Doux Jésus. Mais que répondre face à tant de virilité, tant de provocation ? Je le veux, ce Grand-Huit, il le sait. Et je sais qu'il sait que je sais. Et comme nous savons (pensez à bien assaisonner les carottes avant de les faire mijoter avec le bœuf, c'est important pour les saveurs), mon Jean-Louis ne me laisse pas le temps de lui formuler mon désir qu'il s'appuie déjà sur ma cuisse, élan nécessaire pour s'extirper du profond canapé. Après quatre tentatives, mon fougueux étalon se dresse devant moi, tel un cheval fou cabré à l'arrivée de la course de toutes les victoires. Sous mes yeux qui le dévorent d'envie, il dégrafe sa ceinture avec une délicatesse animale qui me rend fiévreuse. Me fixant en esquissant un sourire édenté à vous faire chuter le mur de Berlin, il envoie valser ladite ceinture trente bons centimètres plus loin. Le moment est venu. Et n'attendant que mon signal pour s'élancer tel un toréro chaud bouillant prêt à encorner tout ce qui remue :

-  Vas-y mon Jean-Louis, fais-moi le Grand-Huit ! Vas-y !

Feu d'artifice dans notre salon. Même mon armoire Louis XV sent gonfler son bois vernis devant ce flot de sensualité sauvagement déversé. Plus rien ne l'arrête. Sa chemise déboutonnée au tiers lui prodigue des allures envoûtantes. C'est l'océan qui épouse la marée avant de venir danser sur son intestin grêle.
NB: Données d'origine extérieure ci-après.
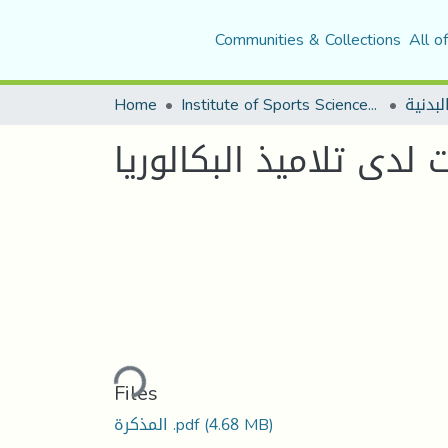
Communities & Collections
All o
Home
Institute of Sports Sciences and Techniques
لبدنية
لدى تلاميذ البكالوريا
Loading...
Files
المذكرة .pdf
(4.68 MB)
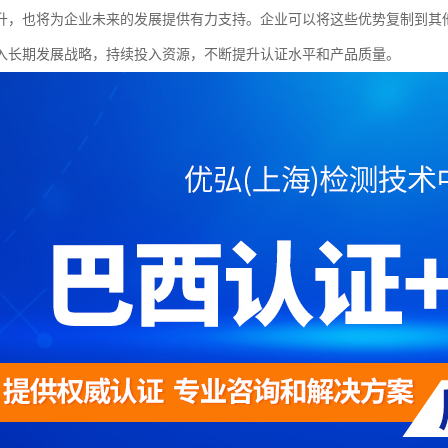
升，也将为企业未来的发展提供有力支持。企业可以将这些优势复制到其
入长期发展战略，持续投入资源，不断提升认证水平和产品质量。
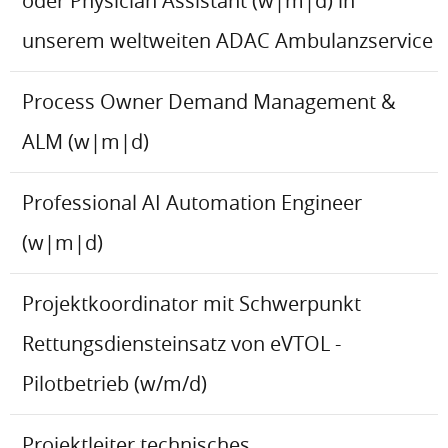
oder Physician Assistant (w|m|d) in
unserem weltweiten ADAC Ambulanzservice
Process Owner Demand Management &
ALM (w|m|d)
Professional AI Automation Engineer
(w|m|d)
Projektkoordinator mit Schwerpunkt
Rettungsdiensteinsatz von eVTOL -
Pilotbetrieb (w/m/d)
Projektleiter technisches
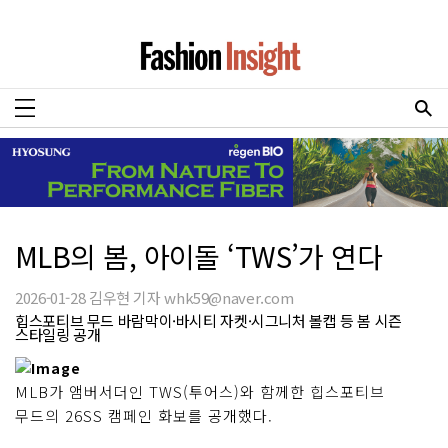
MLB의 봄, 아이돌 ‘TWS’가 연다
2026-01-28 김우현 기자 whk59@naver.com
힙스포티브 무드 바람막이·바시티 자켓·시그니처 볼캡 등 봄 시즌
스타일링 공개
MLB가 앰버서더인 TWS(투어스)와 함께한 힙스포티브
무드의 26SS 캠페인 화보를 공개했다.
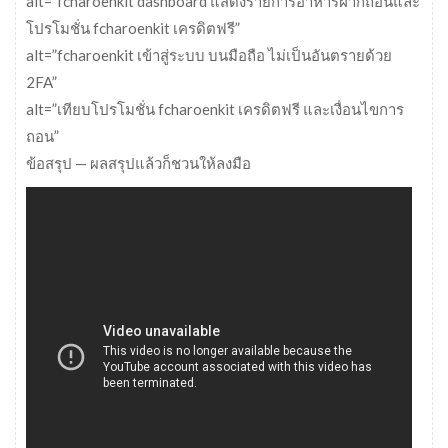
alt=”fcharoenkit dashboard แสดงรายการอาหารฝากถอนและ
โปรโมชั่น fcharoenkit เครดิตฟรี”
alt=”fcharoenkit เข้าสู่ระบบ บนมือถือ ไม่เป็นอันตรายด้วย
2FA”
alt=”เทียบโปรโมชั่น fcharoenkit เครดิตฟรี และเงื่อนไขการ
ถอน”
ข้อสรุป — ผลสรุปแล้วก็ชวนให้ลงมือ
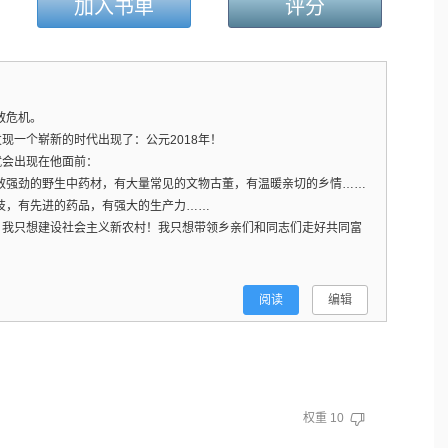
加入书单
评分
散危机。
一个崭新的时代出现了：公元2018年！
会出现在他面前：
效强劲的野生中药材，有大量常见的文物古董，有温暖亲切的乡情……
技，有先进的药品，有强大的生产力……
我只想建设社会主义新农村！我只想带领乡亲们和同志们走好共同富
阅读
编辑
权重
10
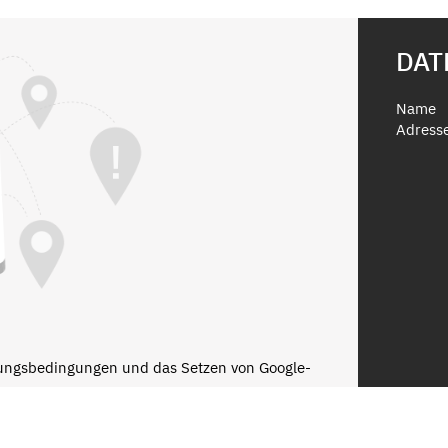
DAT
Name
Adress
zungsbedingungen und das Setzen von Google-
zerklärung
n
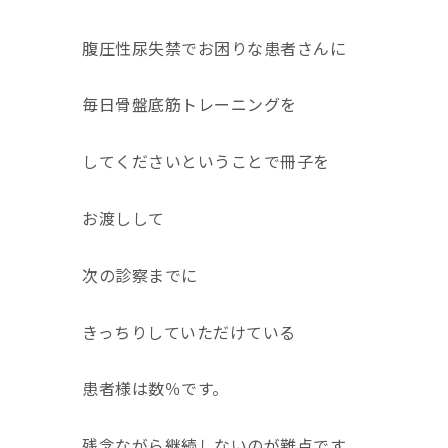
腹圧性尿失禁でお困りな患者さんに
毎日骨盤底筋トレーニングを
してくださいということで冊子を
お渡しして
次の診察までに
きっちりしていただけている
患者様は数％です。
残念ながら継続しないのが難点です。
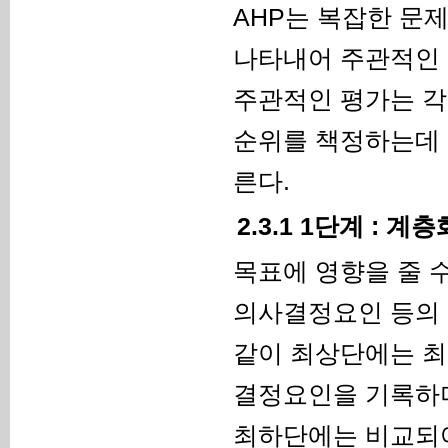
AHP는 복잡한 문
나타내어 주관적인 
주관적인 평가는 각
순위를 책정하는데 
른다.
2.3.1 1단계 : 
목표에 영향을 줄 
의사결정요인 등의 계
같이 최상단에는 최
결정요인을 기록하며
최하단에는 비교되어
Le ballet commence. Mon Jean-Louis fait un pas en arrière, retrouve un semblant d'équilibre avant de prendre une grande inspiration.

-  Mon Huguette, je vais te faire voir du pays, tutoyer de la hauteur, t'apprendre les sommets qu'aucun explorateur n'aura jamais gravi. Je vais te faire swinguer !

J'ai chaud, tout d'un coup. Mes yeux rencontrent ses hanches qui commencent à onduler lentement.  Très chaud. Les mains à la taille, mon Jean-Louis prend un plaisir délicieux à m'observer, là, à la merci de la rotation féline de ses prothèses. Le "Grand-Huit" est bien là, il prend de la vitesse. Mon Jean-Louis semble alors quitter son corps, foudroyé par une transe qui m'atteint en un éclair. Incapable du moindre mouvement, comme clouée sur mon canapé rouge turquoise, je dévore mon amant éternel du regard. Ce "Grand-Huit" est celui de toutes les hauteurs.
Mon Jean-Louis se rapproche alors, ne cessant jamais ses mouvements de hanches, bientôt rejoints par la danse de son bassin. Notre amour en toile de fond, le voilà peintre de l'instant présent, structurant les détails de ce « 8 » esquissé dans l'air. La température frôle à présent les quatre cent vingt-sept degrés. Mon Jean-Louis est un Dieu, son « Grand-Huit » un poison exquis.
Le coup de grâce arrive quelques minutes plus tard, lorsqu'il m'offre une dernière accélération, donnant férocement envol à sa – seule – mèche de cheveux.
C'en est trop. Je défaille.
Et lui aussi.

Notre instant se ponctue, nous offrant de flotter quelques secondes encore entre ici et ailleurs avant que la réalité ne déverse mon Jean-Louis, tout bringuebalant, sur le canapé. Dans un râle à la mesure de sa prestation, l'homme aux tripes en sauce agrippe une seconde fois ma cuisse, dernier frisson avant arrêt complet de la machine. Bien qu'essoufflé, mon Jean-Louis ne tarde jamais à briser le fragile silence « d'après ».  Aussi, c'est en s'y reprenant à trois fois pour reboutonner sa chemise convenablement qu'il me susurre au creux de l'oreille :

-  Putain, j'ai vraiment plus vingt-ans pour ces conneries, Tiens, tant qu't'es debout, ramène-moi mes dents.

La page de publicités se referme. La réalité reprend ses droits. Nos verres à dents sont enfin secs et mon armoire Louis XV retrouve des couleurs.
Seconde partie de notre épisode quotidien.
Paul Newman se ressert un verre de Sotch, et mon Jean-Louis sa ceinture.